[Opening Data to process section]

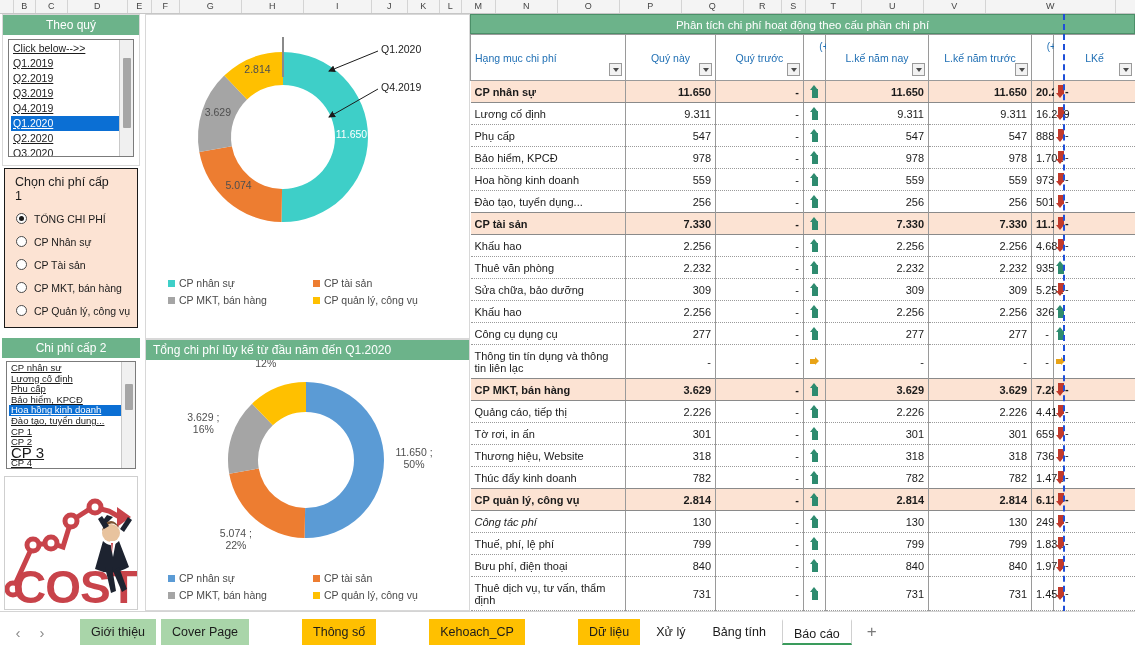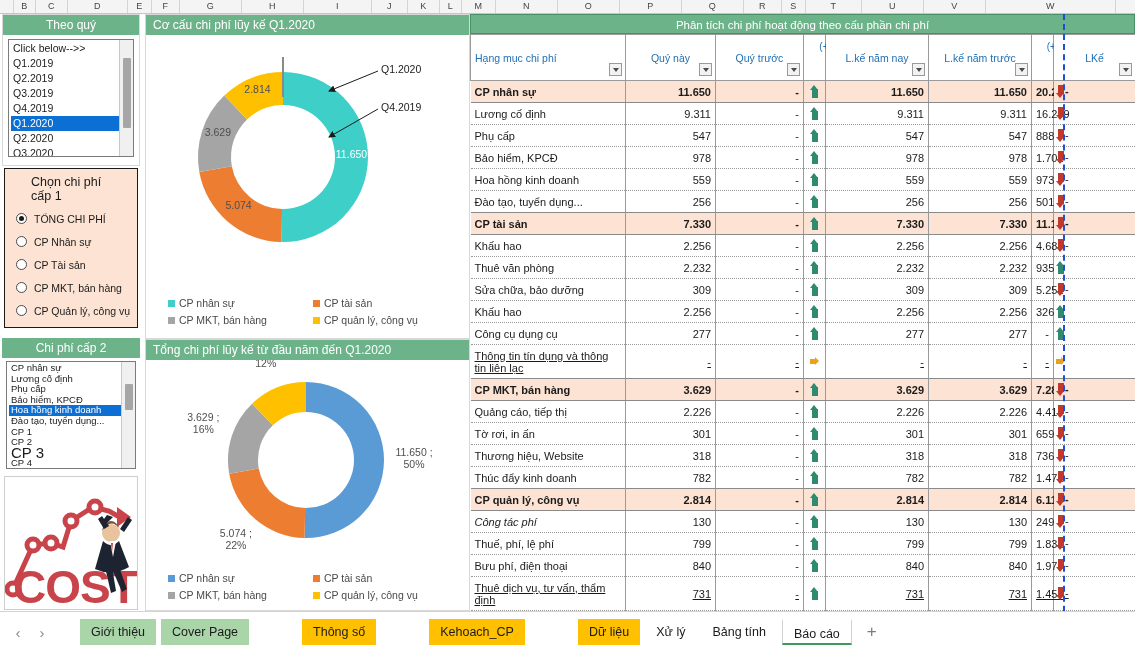"Cơ cấu chi phí lũy" div.phead { html: <div>Cơ cấu chi phí lũy kế Q1.2020</div> -> none }
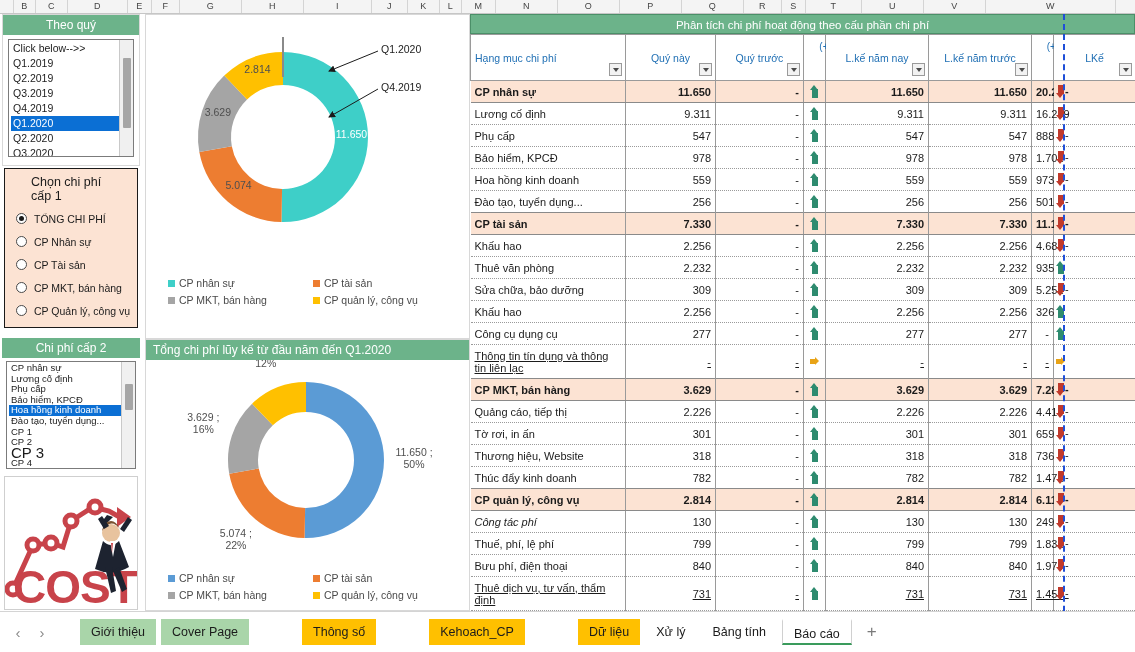"Click below-->>" .lrow { text-decoration: none -> underline }
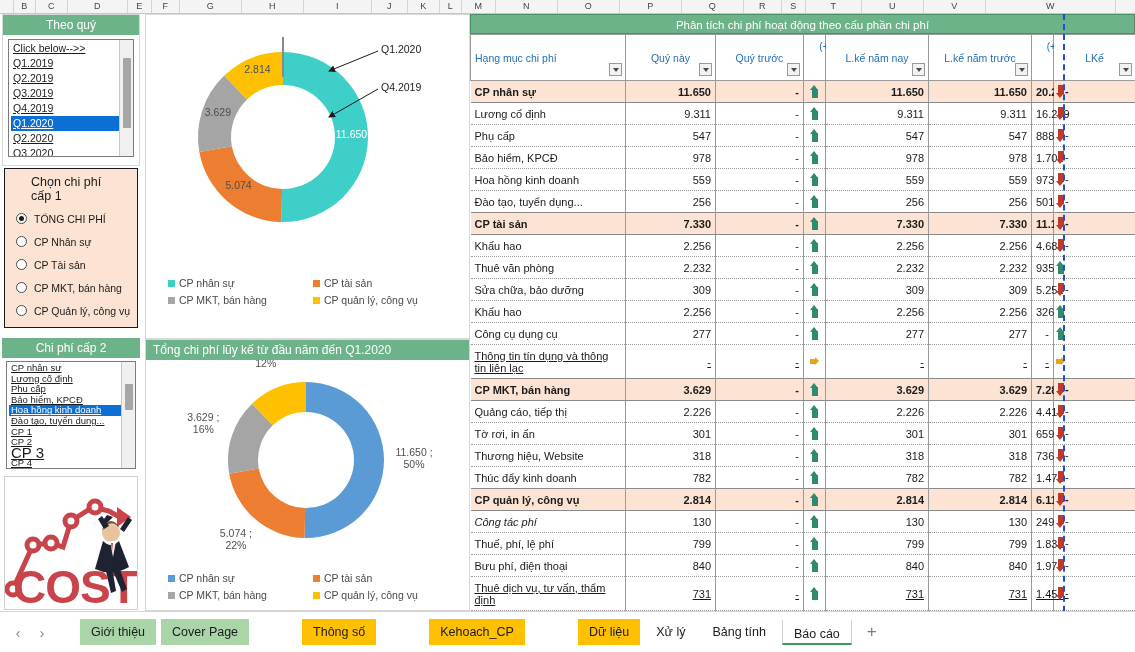"Chọn chi phí cấp 1" .radiopanel .title { margin-left: 16px -> none }
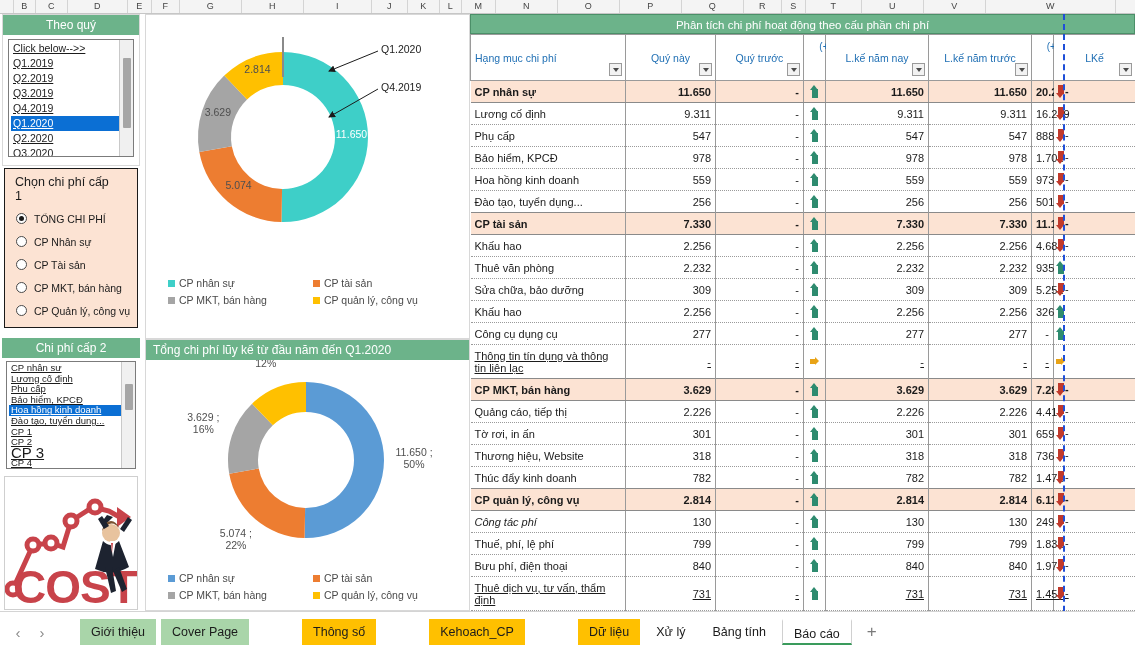"Thông tin tín dụng và" tr.tall td { text-decoration: underline -> none }
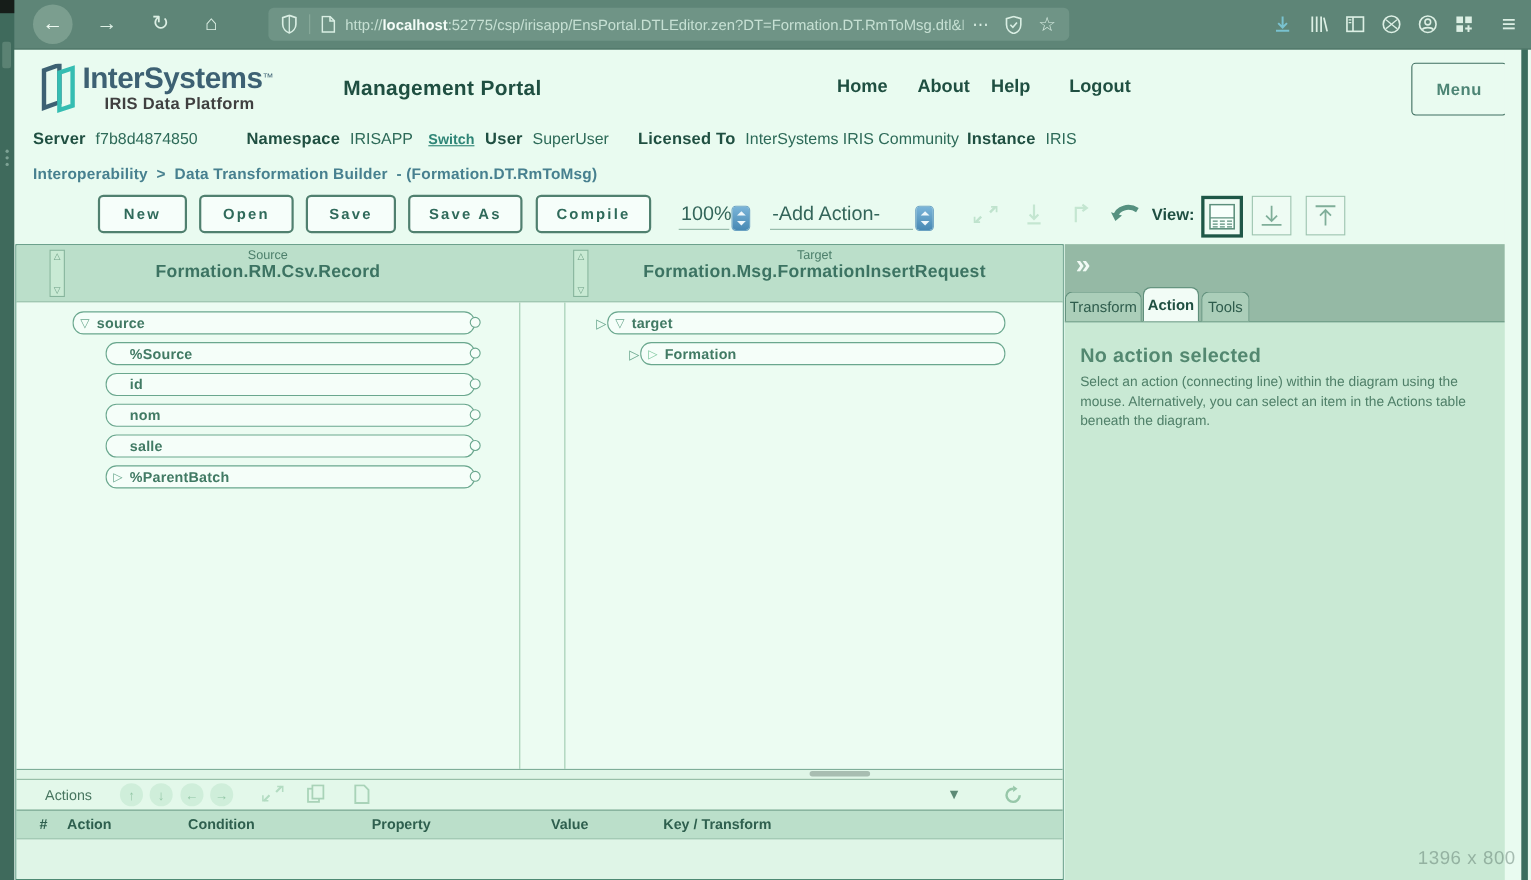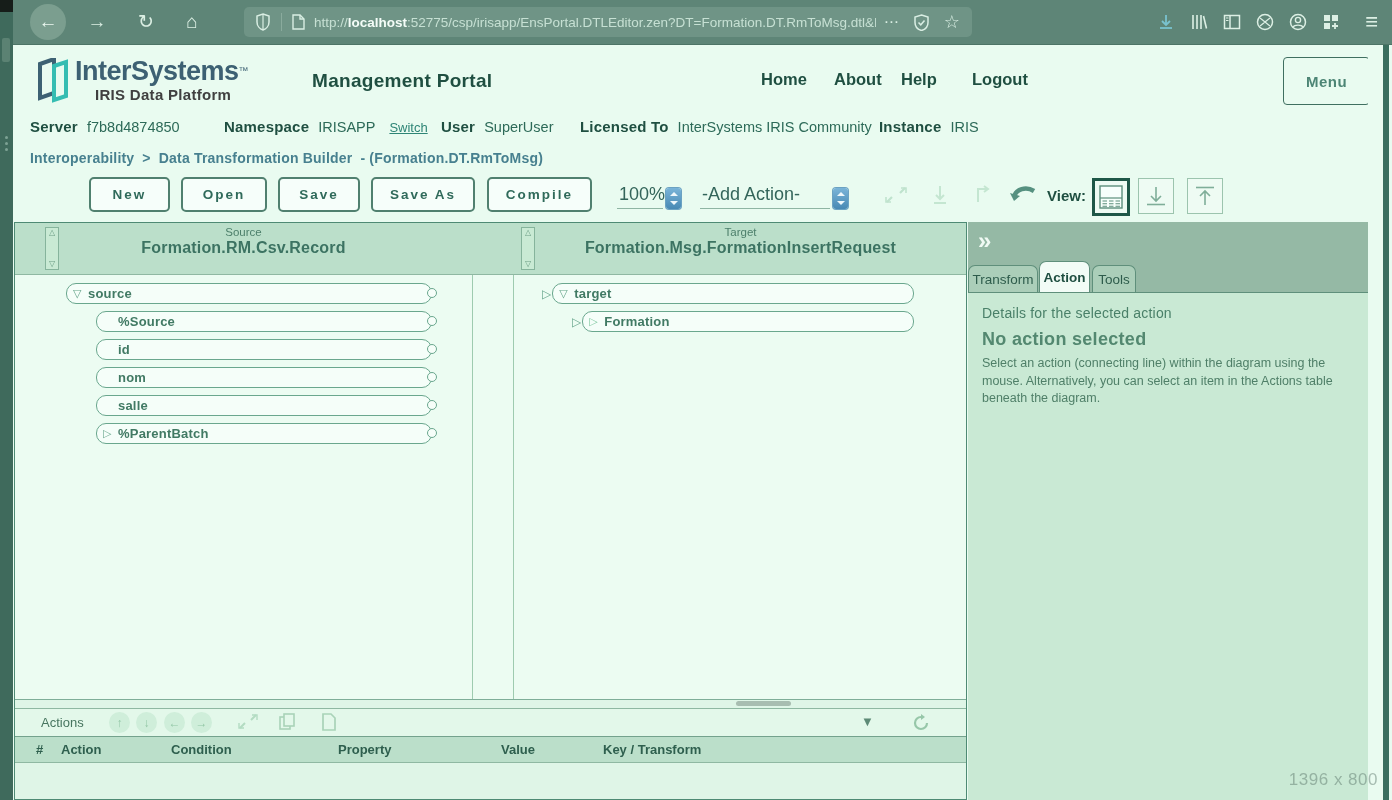"Switch" .switch-link { font-weight: normal -> bold }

[Closing Data to process section]

* **Work task**:
What should appear is an exact copy of the lines from the one containing "chi phí cấp" through the last line of the records above, pictures excluded.

* **Solution for this task**:
"Chọn chi phí cấp 1" .radiopanel .title { margin-left: 16px -> none }
"Thông tin tín dụng và" tr.tall td { text-decoration: underline -> none }
"Switch" .switch-link { font-weight: normal -> bold }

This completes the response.